As was recently announced the packet capture tool will now default to download a pcap file with a much more descriptive file name. As a big fan of Wireshark and the packet capture ability, I think this is a great change. The view output below while useful leaves out a lot of information that is vital to troubleshooting. Wireshark is an open-source tool that allows you to see at a packet level what is going across your network.
I wanted to take this opportunity to share a kb article that I wrote about how to use Wireshark. It's a getting started guide to using Wireshark to analyze packet captures. The great thing about dashboard packet captures is that you don't have to be on-site to do them! Performing a packet capture can show us exactly what packets are being sent and the response (if any). This is meant as a getting started guide, there are a lot of resources out there that go into much greater detail about how to analyze packet captures.
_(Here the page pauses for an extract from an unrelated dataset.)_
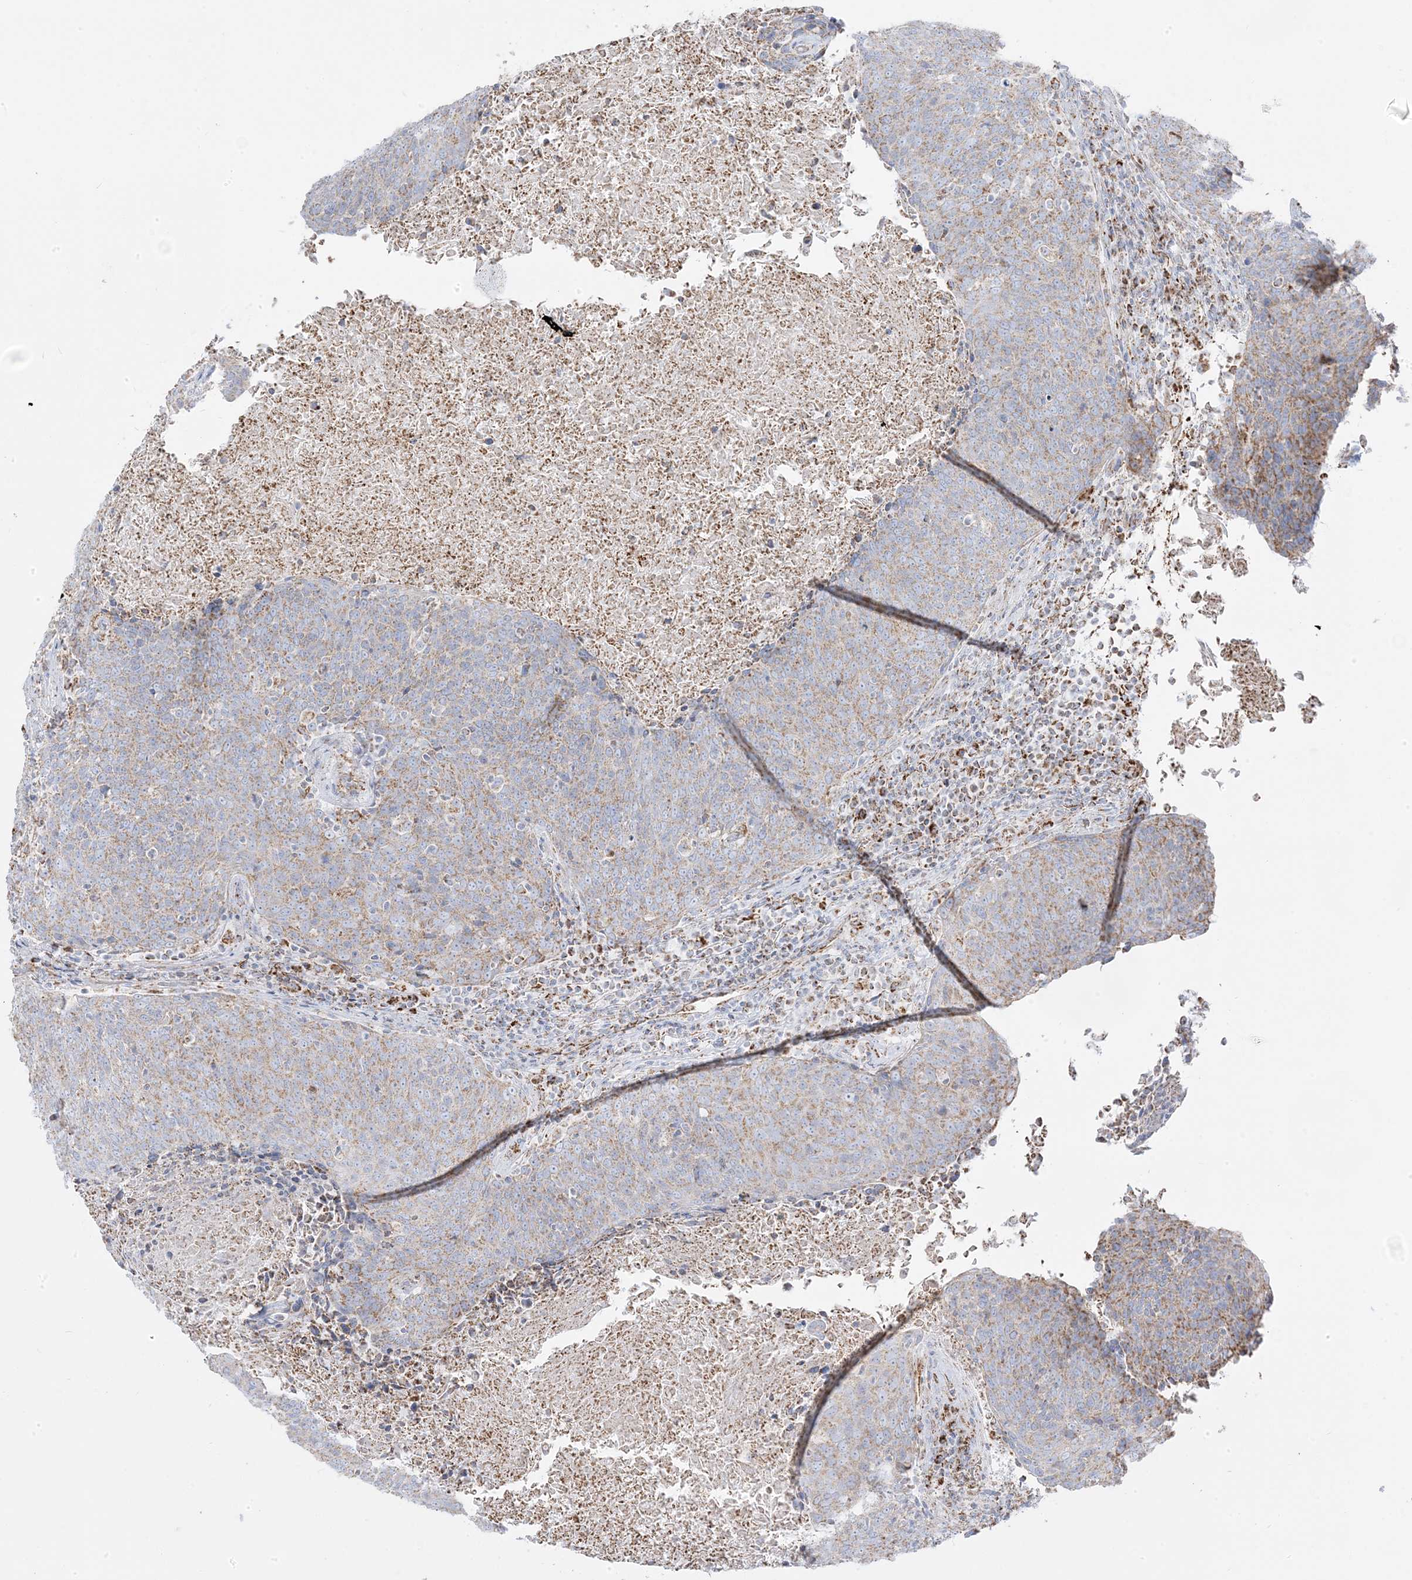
{"staining": {"intensity": "moderate", "quantity": "<25%", "location": "cytoplasmic/membranous"}, "tissue": "head and neck cancer", "cell_type": "Tumor cells", "image_type": "cancer", "snomed": [{"axis": "morphology", "description": "Squamous cell carcinoma, NOS"}, {"axis": "morphology", "description": "Squamous cell carcinoma, metastatic, NOS"}, {"axis": "topography", "description": "Lymph node"}, {"axis": "topography", "description": "Head-Neck"}], "caption": "Head and neck squamous cell carcinoma was stained to show a protein in brown. There is low levels of moderate cytoplasmic/membranous staining in approximately <25% of tumor cells. The staining is performed using DAB brown chromogen to label protein expression. The nuclei are counter-stained blue using hematoxylin.", "gene": "PCCB", "patient": {"sex": "male", "age": 62}}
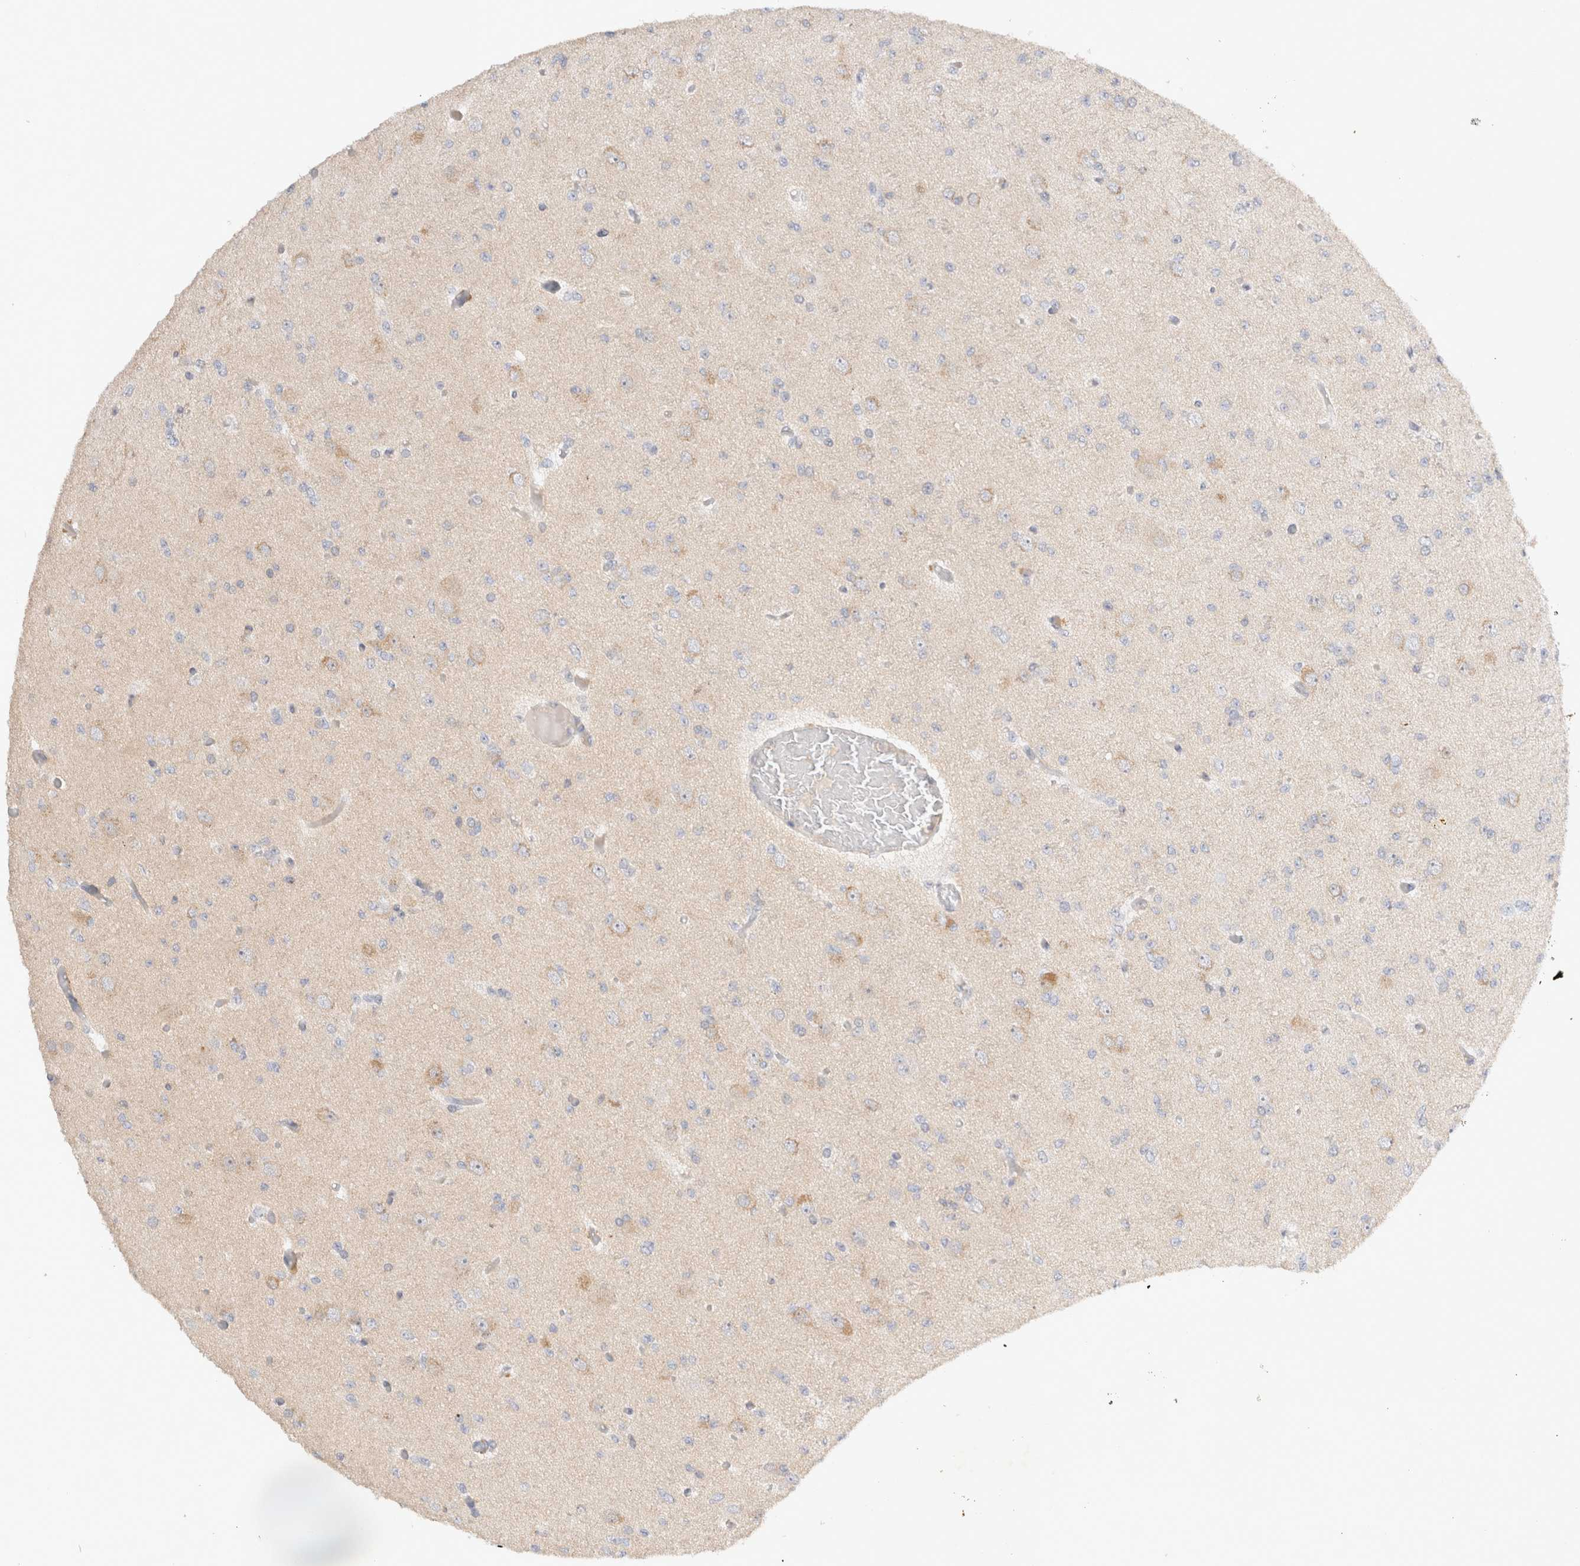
{"staining": {"intensity": "negative", "quantity": "none", "location": "none"}, "tissue": "glioma", "cell_type": "Tumor cells", "image_type": "cancer", "snomed": [{"axis": "morphology", "description": "Glioma, malignant, Low grade"}, {"axis": "topography", "description": "Brain"}], "caption": "A high-resolution micrograph shows immunohistochemistry staining of glioma, which displays no significant expression in tumor cells.", "gene": "NEDD4L", "patient": {"sex": "female", "age": 22}}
Whether it's an AutoVPN tunnel that's not forming or clients aren't getting an IP address, Wireshark is an invaluable tool in determining what is happening to the packets. Hopefully, this primer is helpful. If it can save even just a few minutes of troubleshooting then it's well worth it.
Everyone seriously working with Meraki needs to know proper wireshark capturing.
Since we don't have any debugging tools on Meraki products (please add!) we are mostly relying on network knowledge of protocols and expected behaviors in combination with packet captures to figure it out.
It's a nice getting started article 🙂
BTW: a Meraki AP only captures incoming frames. Not outgoing frames! Just a gotcha.
LOL, just read this by accident! Wondered the last days when I wanted to do captures because the first thing I used to do is changing output mode to pcap.